The effect of applying creosote, sodium nitrite or urea to tree stumps on the spread of butt rot Heterobasidion annosum in Norway spruce Picea abies in a plantation woodland in Denmark

  • Published source details Vollbrecht G. & Jorgensen B.B. (1995) The effect of tree stump treatment on the spread rate of butt rot in Picea abies in Danish permanent forest yield research plots. Scandinavian Journal of Forest Research, 10, 271-277


Butt rot Heterobasidion annosum is considered the most damaging root pathogen of coniferous trees in the Northern hemisphere, infecting both Norway sprucePicea abies and Scots pine Pinus sylvestris. It causes butt rot in spruce which can be seen as rotting of the stem, and resinosis in pine. Butt and root rot impairs forest health and causes forest owners and industry losses as wood quality reduces as rot-damaged wood is not acceptable as sawn timber. An important aspect in the fight to control H.annosum is to reduce damage in already infected areas and to prevent its spread to new areas.

The effect of tree stump treatment with three potential chemical control agents on the spread rate of butt rot in Danish permanent forest yield research plots of pure Norway spruce was evaluated.

The effect of tree stump treatment with three different chemical agents on the spread rate of butt rot in Danish permanent forest yield research plots of pure Norway spruce Picea abies was asessed. The three chemicals tested were: creosote, 10% aqueous solution of sodium nitrite and 20% aqueous solution of urea.

To calculate butt rot spread rate, butt rot incidence and possible stump treatment in previous thinnings were used as variables in the subsequent thinnings.

In total, 59,000 Norway spruce stumps from 622 thinnings were used in the analyses. Each thinning was regarded as one observation.

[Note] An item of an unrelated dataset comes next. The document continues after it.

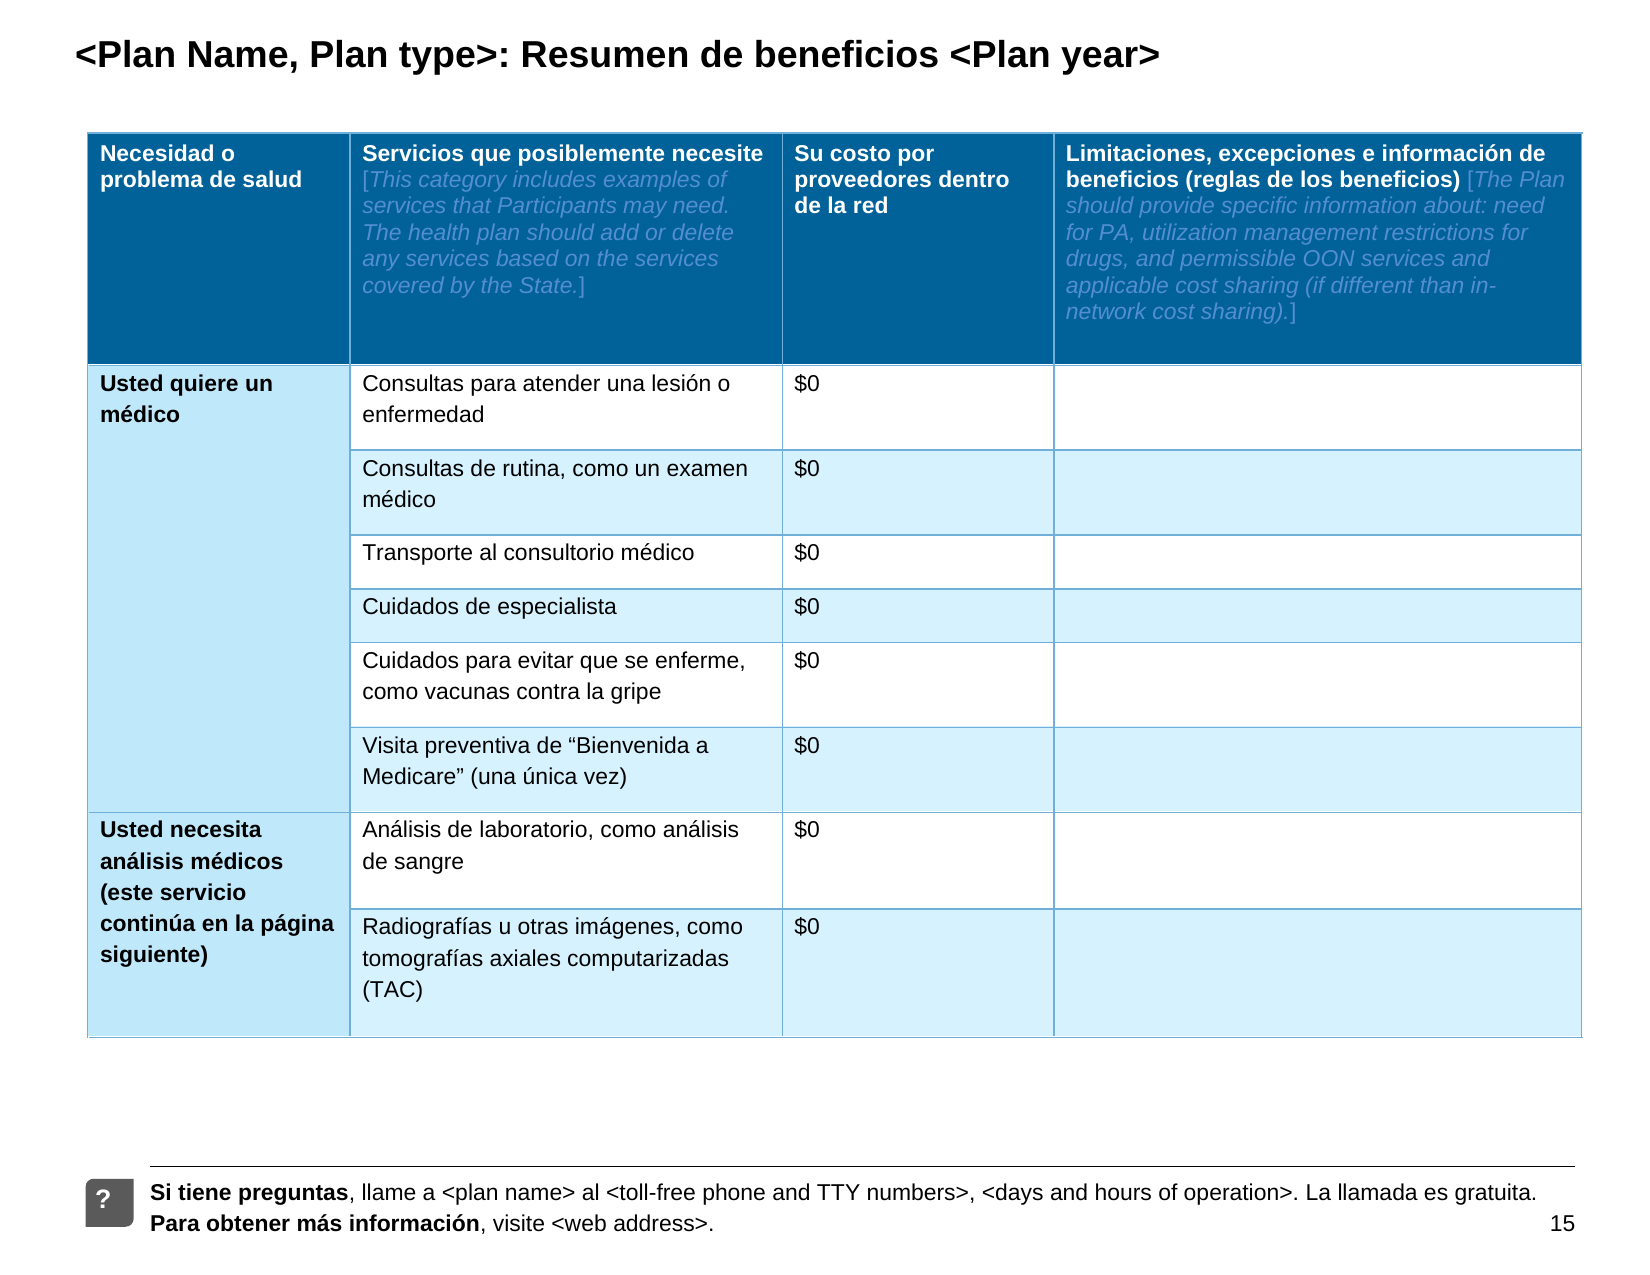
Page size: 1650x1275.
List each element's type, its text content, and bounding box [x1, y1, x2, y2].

If the previous thinning was carried out with urea applied to treat stumps, the spread rate of butt rot was less than 50% that of the spread rate if the previous thinning had been carried out without stump treatment. If stumps from the thinning prior to the previous thinning were treated with urea, the spread rate was less than one-third.

Sodium nitrite used to treat stumps also reduced butt rot spread rate but it was not as effective as urea. Creosote had no effect on the spread rate.

Plots on old hardwood forest sites showed a faster development of butt rot than either plots on old field sites or plots on old coniferous forest or old heathland sites.

Conclusions: Of the three treatments tested, the most effective was a 20% aqueous solution of urea applied to spruce stumps; a 10% aqueous solution of sodium nitrite was less effective, whilst creosote had no effect on butt rot spread rate.

Note: If using or referring to this published study, please read and quote the original paper.